A damning report has found that a third of the District’s public high school graduates last year missed too many classes or did not properly make up their classes, findings officials fear could cheapen the value of public high school diplomas from D.C.
“We very much are committed to putting out the news, the good the bad, or the ugly,” Mayor Muriel Bowser said during her Jan. 30 Mayor’s Breakfast. “None of us around this table who have been very committed to the transformation of our schools wins with fake numbers. And certainly, our children don’t win with fake numbers.”
The D.C. City Council has scheduled a hearing for Feb. 8 with government witnesses to discuss next steps. Meanwhile, Chancellor Antwan Wilson has rolled out reforms that include transcript reviews to ensure the class of 2018 has earned the grades required to graduate.

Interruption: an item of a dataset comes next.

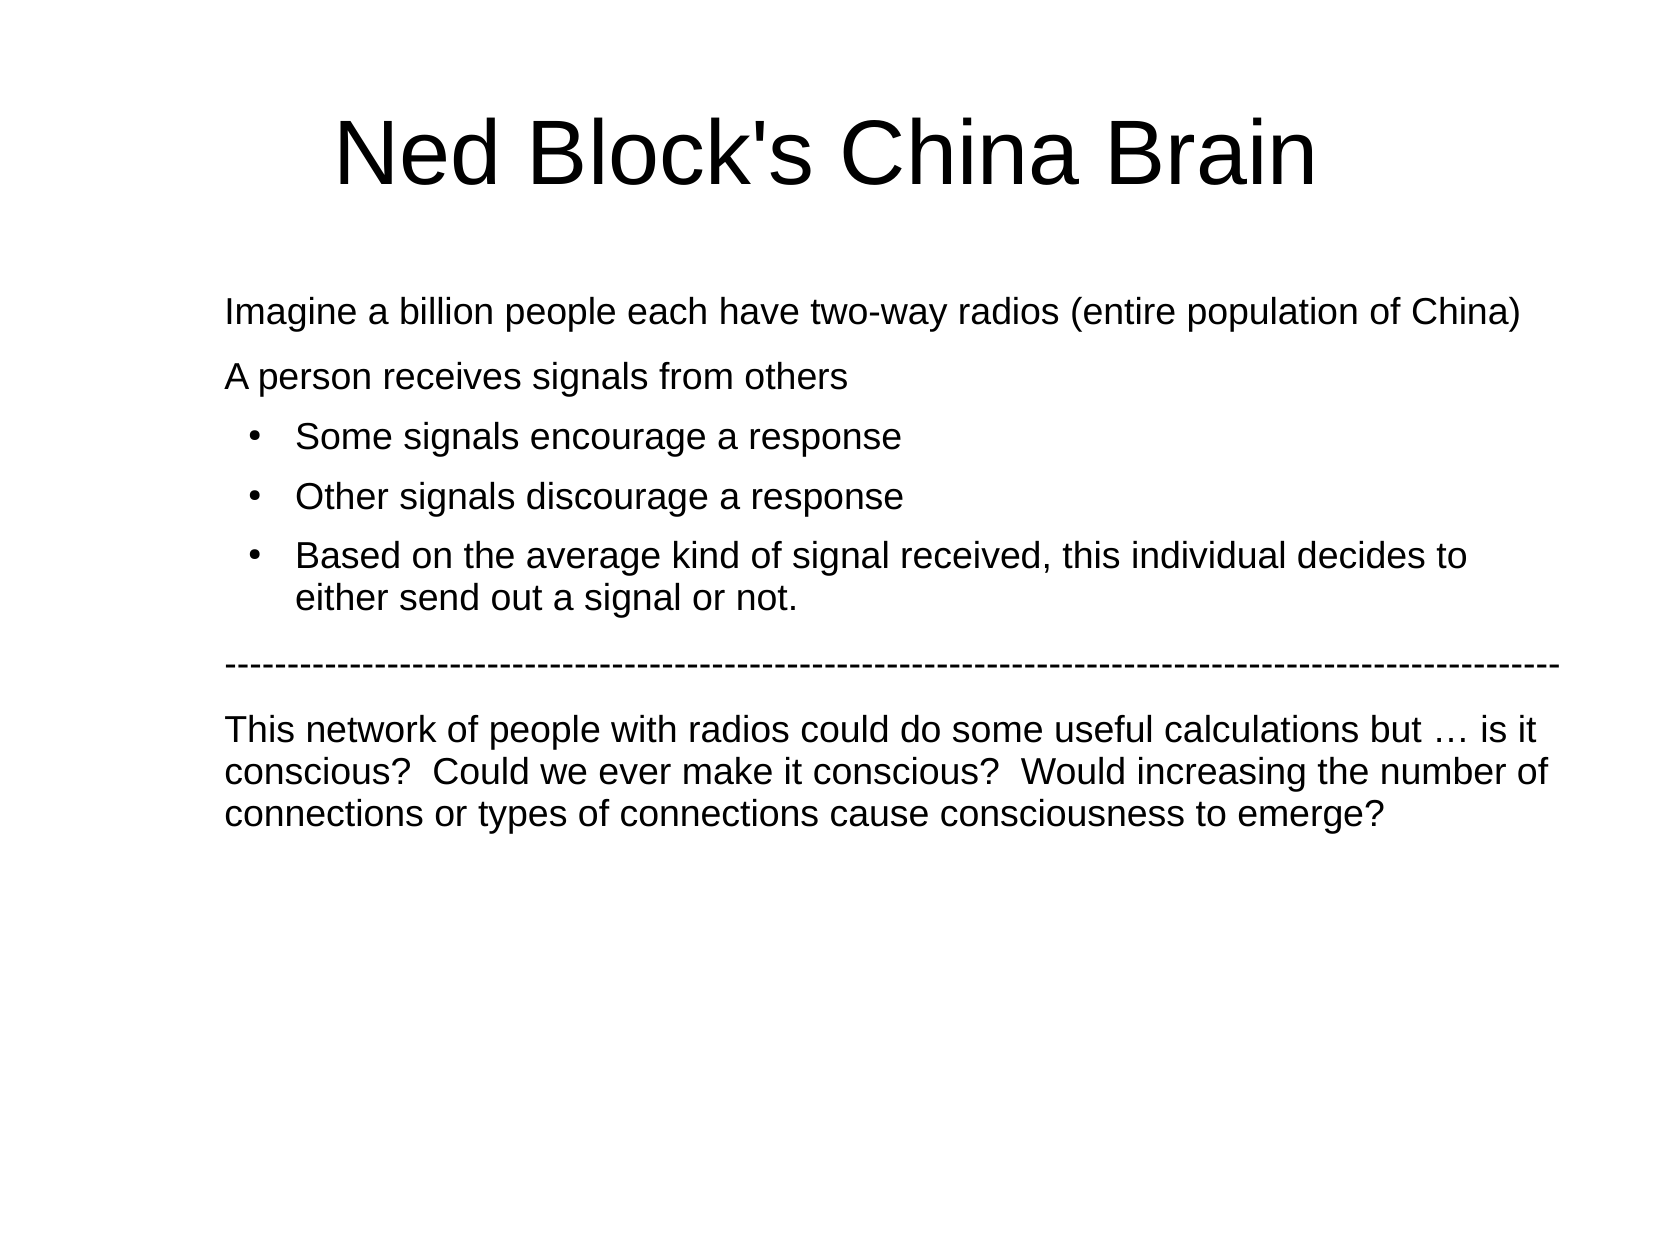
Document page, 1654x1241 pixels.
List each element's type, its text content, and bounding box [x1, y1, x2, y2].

list Imagine a billion people each have two-way radios (entire population of China) A person receives signals from others Some signals encourage a response Other signals discourage a response Based on the average kind of signal received, this individual decides to either send out a signal or not. ----------------------------------------------------------------------------------------------------------- This network of people with radios could do some useful calculations but … is it conscious? Could we ever make it conscious? Would increasing the number of connections or types of connections cause consciousness to emerge? [82, 290, 1571, 1010]
title Ned Block's China Brain [82, 49, 1571, 257]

DCPS will work to improve grading and credit recovery policies by next school year while showing the importance of attendance. By May, DCPS will have a plan to regularly audit grading practices in the high schools, implement a new student information system allowing school leaders, teachers and families to monitor student grades, attendance, and information, and have a process in place to regularly train new staff on policies.
Plans are also in place for resource fairs focused on students and families to receive support for school success and attendance. Looking ahead to 2022, DCPS will offer stronger final exams for core courses while offering support for students who fail.

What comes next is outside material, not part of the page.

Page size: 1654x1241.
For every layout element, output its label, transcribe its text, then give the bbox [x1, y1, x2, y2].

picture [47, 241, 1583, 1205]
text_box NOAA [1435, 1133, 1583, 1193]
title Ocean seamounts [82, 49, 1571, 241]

“I’m committed to ensuring that our students here in D.C. get what they deserve and that is the opportunity to know that they are privileged for growing up in D.C. and having attended our schools,” said Wilson, chancellor for 11 months.
The audit, conducted by the Office of the State Superintendent of Education and released Jan. 29, discovered policy violations in 937 out of 2,758 graduating students’ records at nearly all schools. In Dunbar High School’s case, more than 4,000 changes were made to attendance records for 118 graduates, the report said. The Washington Post reported that the Dunbar principal has been removed from the school.
Most high schools operated under a mindset of passing and graduating students, according to a DCPS concurrent review of attendance and grading policies. At Ballou High School, DCPS uncovered a culture of doing “whatever it takes” to pass students so they could receive diplomas.
The DCPS review found that six high schools were the worst offenders at graduating students who exceeded the number of absences allowed, and failed to follow DCPS grading and credit recovery policies. Those schools were Anacostia High School, Ballou High School, Dunbar High School, Eastern High School, Roosevelt High School and H.D. Woodson High School.
Ballou Principal Yetunde Reeves was removed from her position and Dunbar Principal Abdullah Zaki was placed on leave in the wake of the allegations.
DCPS Central Office failed to offer sufficient training and support or adequate oversight in grading and credit recovery policies, the DCPS review said.
Despite the sobering news, Bowser remains confident that the district has improved dramatically in the 10 years since the mayor took over the schools. She dodged a question on whether investigators interviewed former chancellor Kaya Henderson and then-interim chancellor John Davis.
Bowser ordered the audit and an internal review of DCPS policies and procedures in December following a November report from NPR and WAMU that unearthed a graduation scandal at Ballou. The joint investigation found that the high school was graduating students with repeated absences and others who couldn’t read and write. DCPS has since removed Principal Yetunde Reeves from the school.
Councilwoman Mary Cheh took DCPS to task over a school culture she said discourages teachers and principals from coming forward to report malfeasance.
“They don’t want to rock the boat because the culture, it’s almost totalitarian from the central office, they don’t want to stick their neck out,” Cheh said. “They feel, maybe they’re not correct, but they certainly feel that there will be reprisals and that they just have to be quiet.”
Wilson is putting a system in place that allows school staff to lodge complaints directly to him and intimidation from school leaders is not acceptable, he said.
At the upcoming hearing on Feb. 8, David Grosso chairman of the committee on education, wants to understand why some students have attendance issues, an answer that’s eluded officials for years, he said.
“I look forward to the opportunity for us to work together to get to the solutions that we need to get to so that students feel like school is the best option in the morning when they get up,” Grosso said. “And that’s the challenge that we have before us.”